Q: During his inauguration speech, Maduro said the political right had “contaminated” Latin America and called out Brazilian President Jair Bolsonaro as a “fascist.” How do you expect new leaders in Colombia and Brazil to react to Venezuela’s continuing crisis?
Marczak: The concern in Colombia and Brazil has only mounted in the last few months. The problems in Venezuela are not just contained to Venezuela’s borders. Maduro’s inability to manage the economy and provide basic goods that guarantee survival has led to an average of 5,500 Venezuelans leaving the country a day. The UN expects that 5.3 million Venezuelans will have left the country by end of this year – that is an additional 2 million people in 2019 – and that is if conditions don’t get much worse. These refugees are generally going to Colombia first. This is a situation that is increasingly untenable and unsustainable and the resources that have been pledged by the United States, the European Union, and others is only a drop in the bucket. Brazil and Colombia are also likely concerned about Maduro’s increased ties with nefarious international actors like Russia and Iran. The increasing ties between Caracas and these countries should be concerning not just for Colombia and Brazil, but for the region and frankly the whole world.

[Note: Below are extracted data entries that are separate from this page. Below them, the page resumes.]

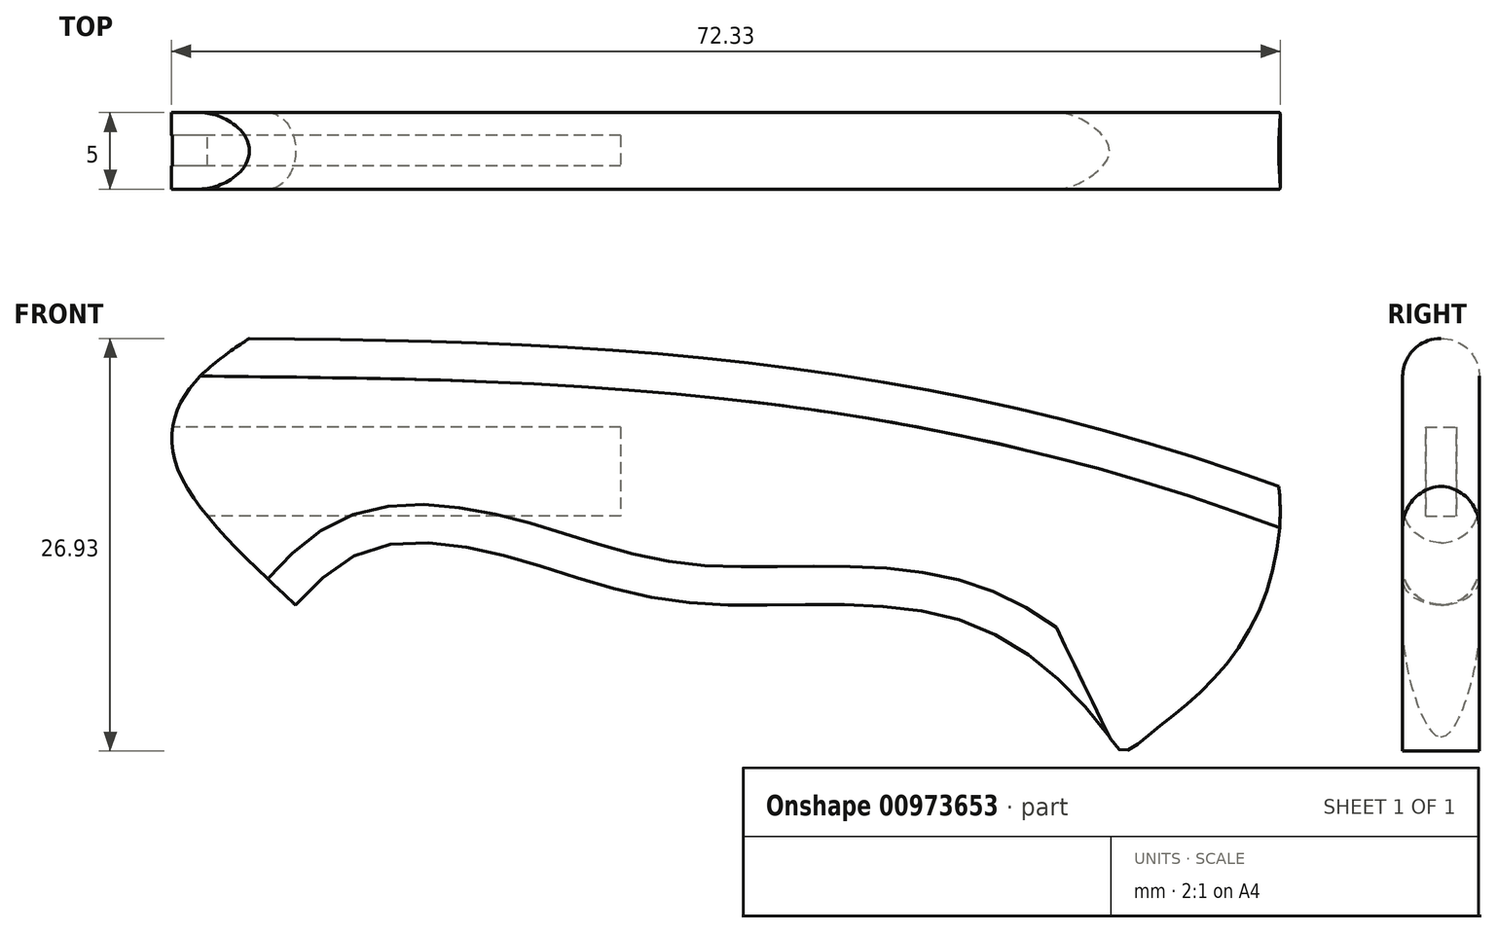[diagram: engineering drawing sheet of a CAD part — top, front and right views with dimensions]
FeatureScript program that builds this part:
annotation { "Feature Type Name" : "Feature", "Feature Type Description" : "" }
export const myFeature = defineFeature(function(context is Context, id is Id, definition is map)
    precondition{}
    {
        {
            var Q0;
            Q0=qCreatedBy(makeId("Front.planeOp"),FACE);
            var sketch = newSketch(context, id + "F0", { "sketchPlane" : qUnion([Q0])});
            skFitSpline(sketch, "E0", {"points": [v(30.37, 22) * mm, v(60.1, 20.7) * mm, v(97.54, 12.32) * mm], "startDerivative": vector(61.31, -0.7) * mm, "endDerivative": vector(73.58, -27.18) * mm});
            skFitSpline(sketch, "E1", {"points": [v(97.54, 12.32) * mm, v(94.6, 1.32) * mm, v(88.72, -4.17) * mm, v(86.5, -4.03) * mm], "startDerivative": vector(3.1, -27.05) * mm, "endDerivative": vector(-11.16, 23) * mm});
            skFitSpline(sketch, "E2", {"points": [v(86.5, -4.03) * mm, v(75, 4.06) * mm, v(58.77, 4.76) * mm, v(48.08, 7.52) * mm, v(39.62, 8.54) * mm, v(33.39, 4.58) * mm], "startDerivative": vector(-45.31, 60.31) * mm, "endDerivative": vector(-41.35, -46.8) * mm});
            skFitSpline(sketch, "E3", {"points": [v(33.39, 4.58) * mm, v(25.52, 13.96) * mm, v(26.43, 18.67) * mm, v(30.37, 22) * mm], "startDerivative": vector(-23.9, 22.26) * mm, "endDerivative": vector(15.52, 10.43) * mm});
            skSolve(sketch);
        }
        {
            var Q0;
            Q0=makeQuery(id+"F0.imprint","IMPRINT",FACE,{"disambiguationData":[TD([[makeQuery(id+"F0.imprint","IMPRINT",EDGE,{"derivedFrom":sQuery(id+"F0.wireOp",EDGE,"E0")}),-1.0]])]});
            extrude(context, id + "F1", {"entities" : qUnion([Q0]), "depth" : 5 * mm, "offsetDistance" : 25 * mm});
        }
        {
            var Q0;
            Q0=makeQuery(id+"F1.opExtrude","CAP_EDGE",EDGE,{"disambiguationData":[OSD([sQuery(id+"F0.wireOp",EDGE,"E0")])],"isStart":false});
            var Q1;
            Q1=makeQuery(id+"F1.opExtrude","CAP_EDGE",EDGE,{"disambiguationData":[OSD([sQuery(id+"F0.wireOp",EDGE,"E0")])],"isStart":true});
            fillet(context, id + "F2", {"entities" : qUnion([Q0, Q1]), "radius" : 2.5 * mm, "tangentPropagation" : true, "allowEdgeOverflow" : false});
        }
        {
            var Q0;
            Q0=makeQuery(id+"F1.opExtrude","CAP_EDGE",EDGE,{"disambiguationData":[OSD([sQuery(id+"F0.wireOp",EDGE,"E2")])],"isStart":false});
            var Q1;
            Q1=makeQuery(id+"F1.opExtrude","CAP_EDGE",EDGE,{"disambiguationData":[OSD([sQuery(id+"F0.wireOp",EDGE,"E2")])],"isStart":true});
            fillet(context, id + "F3", {"entities" : qUnion([Q0, Q1]), "radius" : 2.5 * mm, "tangentPropagation" : true, "allowEdgeOverflow" : false});
        }
        {
            var Q0;
            Q0=qCreatedBy(makeId("Right.planeOp"),FACE);
            var sketch = newSketch(context, id + "F4", { "sketchPlane" : qUnion([Q0])});
            skLineSegment(sketch, "E4.bottom", {"start": v(-1.5, 16.2) * mm, "end": v(-3.5, 16.2) * mm});
            skLineSegment(sketch, "E4.top", {"start": v(-1.5, 10.38) * mm, "end": v(-3.5, 10.38) * mm});
            skLineSegment(sketch, "E4.left", {"start": v(-1.5, 16.2) * mm, "end": v(-1.5, 10.38) * mm});
            skLineSegment(sketch, "E4.right", {"start": v(-3.5, 16.2) * mm, "end": v(-3.5, 10.38) * mm});
            skPoint(sketch, "E4.middle", {"position": v(-2.5, 13.3) * mm});
            skSolve(sketch);
        }
        {
            var Q0;
            Q0=makeQuery(id+"F4.imprint","IMPRINT",FACE,{"disambiguationData":[TD([[makeQuery(id+"F4.imprint","IMPRINT",EDGE,{"derivedFrom":sQuery(id+"F4.wireOp",EDGE,"E4.bottom")}),1.0]])]});
            extrude(context, id + "F5", {"entities" : qUnion([Q0]), "operationType" : NewBodyOperationType.REMOVE, "depth" : 54.6 * mm, "offsetDistance" : 25 * mm});
        }
    });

Tufro: There is a distinction between Colombia and Brazil in that Colombia’s alignment with the US in its strong anti-Maduro stance is much more driven by the humanitarian and fiscal impacts the Venezuelan crisis has already had on Colombia. This is in large part due to the large migration flows they have taken in and frankly the generosity with which they have welcomed those migrants. Brazil, in contrast, has received much fewer numbers of migrants to date and its posture vis a vis Maduro seems to be much more driven by ideological alignment with the US than by the concrete impact the migrant flows to date have had on Brazil’s economy and security.
Q: National Security Advisor John Bolton confirmed on January 10 that the US will not recognize Maduro’s election, while there has been some discussions amongst policy makers – Senator Marco Rubio in particular – about the possibility of a military intervention in Venezuela, whether by regional allies or the US. What is the likelihood of this? Would such an intervention be effective?
Marczak: Military intervention is not the answer to solving the crisis in Venezuela. The history of military intervention, especially in Latin America, shows that that is not the way to resolve the situation. What is needed are additional diplomatic, financial, and political tools to force more fissures within the regime.
Tufro: That is also the case because the likelihood of a transition being effective and leading to a durable democratic outcome in the medium and long term increases significantly if there is a nonviolent and nonmilitary approach to reaching that transition.
Today, we don’t believe that the US or other powers are prepared to intervene military – despite some of the rhetoric we heard this fall. However, the one variable that could change that calculus for the US and other countries would be a concrete and sustained military presence by Russia, in the form of a base being established on Venezuelan soil.